Decide how much you can do. Keep re-evaluating this every week. Needs will change. Your energy level may change also.
Look at what options exist if Mom's care needs outweigh what you can provide in your home. Eg Respite care?
If Dad falls & cannot get himself up - call EMS. If this is becoming regular or he is not coping in other ways (cannot feed, bathe himself or manage medications) he may also need some sort of respite care (aides to his home or respite accomodation).
Keep posting here if it helps you.

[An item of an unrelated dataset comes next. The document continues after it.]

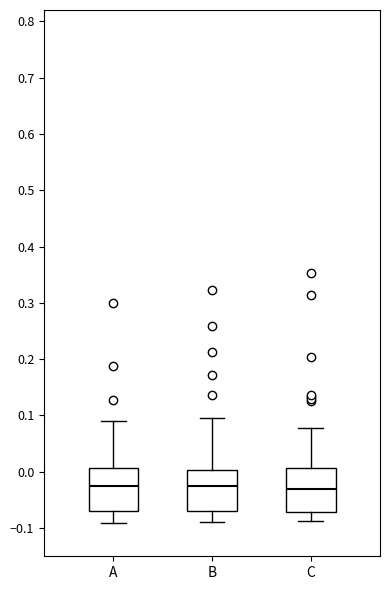

Reading left to right, read every box against the y-axis: the position of its median line, the range the box covers, and the ends of its whiskers. The values are not printed on the chart, so give them approximately, as read against the axis.

A: median -0.02, box -0.07 to 0.01, whiskers -0.09 to 0.09
B: median -0.03, box -0.07 to 0.00, whiskers -0.09 to 0.09
C: median -0.03, box -0.07 to 0.01, whiskers -0.09 to 0.08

I sincerely hope you can find support for ALL of you.
The radiation will be hard on her... will you be able to physically move her in bed if she's immobile (like, turning her, or changing a disposable brief if she wears one, etc)?
I agree that you could contact social workers to have your Dad assessed for services or get him on their radar as a vulnerable adult. If you are not his PoA (and no one is) then he may eventually become a ward of the county if he is a danger to himself and is uncoperrative with reasonable in-home solutions and cannot do his ADLs.
Alternatively, call your local Area Agency on Aging and get dad set up with Case Management Services.